ABC is an isoscelea triangle with AB =AC and its perimeter is 64cm .the altitude from A to BC is 24cm.find the length of AC and BC?
Let AB=AC = x, and the base BC = 2y
Then you have
2x+2y = 64
y^2 + 24^2 = x^2
(32-x)^2 + 24^2 = x^2
x = 25
You might have guessed this right off, since one of the basic right triangles with integer sides is
7-24-25
Of course, a 3-4-5 triangle scaled up by 6 would be 18-24-40 but that gives too large a perimeter.

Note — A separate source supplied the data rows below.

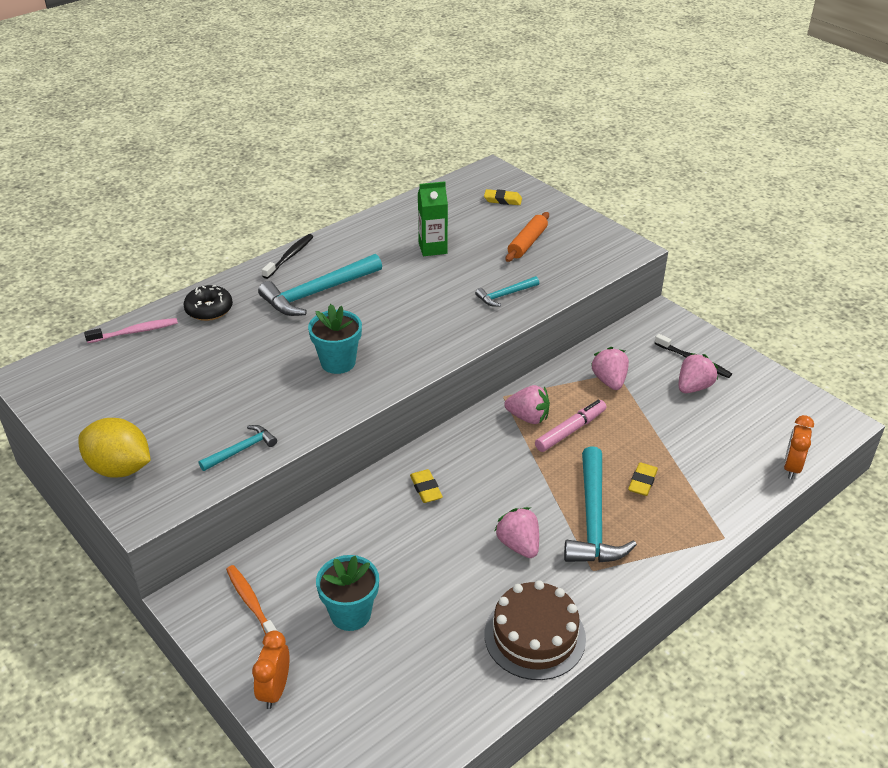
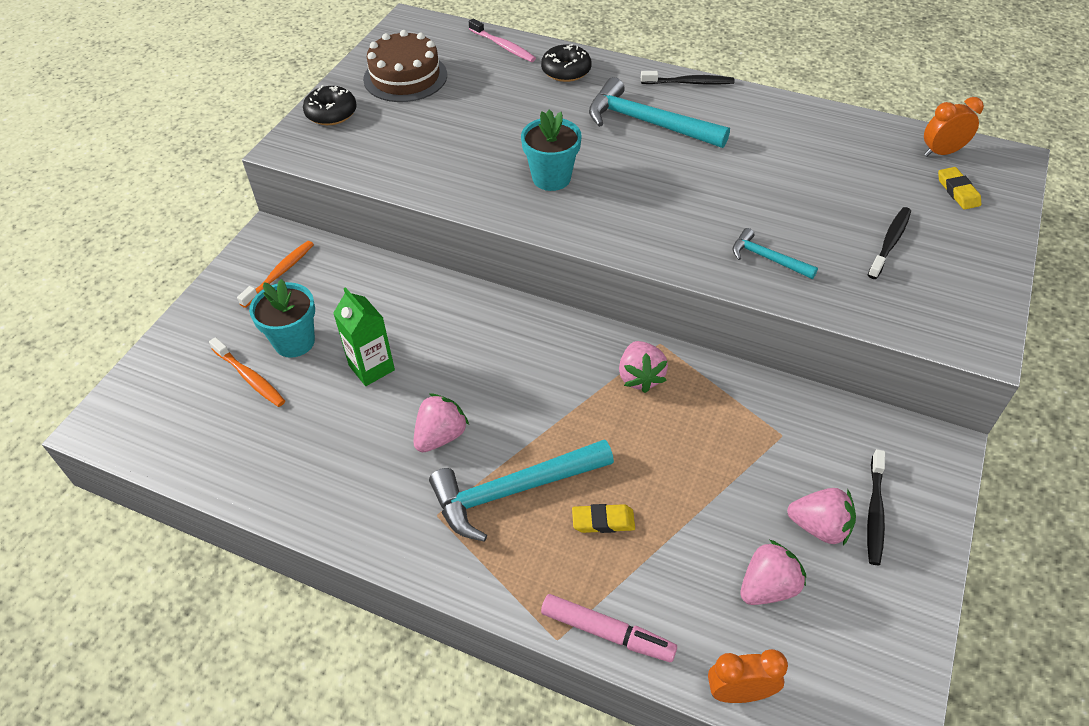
camera: 65 degrees right, 10 degrees up
yellow lemon [78,418,151,478] -> black donut [303,85,357,125]
turquoise hammer [199,425,277,471] -> none
orange clock [252,630,290,709] -> orange clock moved to [924,97,984,156]
yellow eraser [410,469,443,503] -> none
green carton [418,181,448,256] -> green carton moved to [333,287,395,386]
brown cake [485,580,586,680] -> brown cake moved to [363,30,447,102]
orange rolling pin [506,212,549,262] -> black toothbrush [868,207,911,279]
pink marker [535,400,606,452] -> pink marker moved to [541,594,677,662]
pink strawberry [591,347,629,390] -> pink strawberry moved to [740,540,806,605]
none -> orange toothbrush [209,337,285,407]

To find the lengths of AC and BC in an isosceles triangle ABC, we can use the Pythagorean theorem and the fact that the altitude from A to BC divides the base BC into two equal parts.
Let AC be x cm. Since AB = AC, we have AB = x cm as well.
By the Pythagorean theorem, we know that the square of the hypotenuse (BC) is equal to the sum of the squares of the other two sides (AB and AC). Therefore, we have:
BC^2 = AB^2 + AC^2
Since AB = x, the equation becomes:
BC^2 = x^2 + x^2
BC^2 = 2x^2
Taking the square root on both sides, we get:
BC = √(2x^2)
BC = √2x
The perimeter of the triangle is given as 64 cm, so:
AB + AC + BC = 64
x + x + √2x = 64
2x + √2x = 64
Now, we also know that the altitude from A to BC is 24 cm. This forms a right-angled triangle with sides of length 24 cm, BC, and half of AB (which is x/2). Using the Pythagorean theorem again, we can write:
(BC/2)^2 + 24^2 = BC^2
(√2x/2)^2 + 24^2 = (√2x)^2
(2x/2)^2 + 576 = 2x^2
x^2 + 576 = 2x^2
x^2 = 576
x = √576
x = 24
Substituting the value of x back into the equation 2x + √2x = 64, we have:
2(24) + √2(24) = 64
48 + √48 = 64
Simplifying, we get:
√48 = 64 - 48
√48 = 16
√16 * √3 = 16
4√3 = 16
Dividing both sides by 4, we get:
√3 = 4
Therefore, the length of AC is 24 cm, and the length of BC is 4√3 cm.
To find the lengths of AC and BC in an isosceles triangle, we can use the Pythagorean theorem. Let's consider the right-angled triangle formed by the altitude from A to BC:
In the right-angled triangle, the length of the hypotenuse is equal to the length of AC, and one of the other sides is equal to BC.
Using the Pythagorean theorem, we can find the length of AC:
AC^2 = AB^2 + BC^2
AC^2 = (BC/2)^2 + BC^2 [Since AB = AC in an isosceles triangle]
Simplifying the equation:
AC^2 = BC^2/4 + BC^2
AC^2 = (5/4)BC^2
Now, let's find the length of BC:
Perimeter of Triangle ABC = AB + AC + BC
64cm = AB + AC + BC
64cm = BC + BC/2 + BC [Using AB = AC and simplifying]
Combining the common terms:
64cm = (5/2)BC
Now we can solve for BC:
BC = (64cm * 2) / 5
BC = 256/5
BC = 51.2cm
Substituting this value back into the equation for AC^2:
AC^2 = (5/4) * (51.2cm)^2
AC^2 = (5/4) * 2621.44cm^2
AC^2 = 3276.8cm^2
AC = √3276.8cm
AC ≈ 57.2cm
Therefore, the approximate lengths of AC and BC are 57.2cm and 51.2cm, respectively.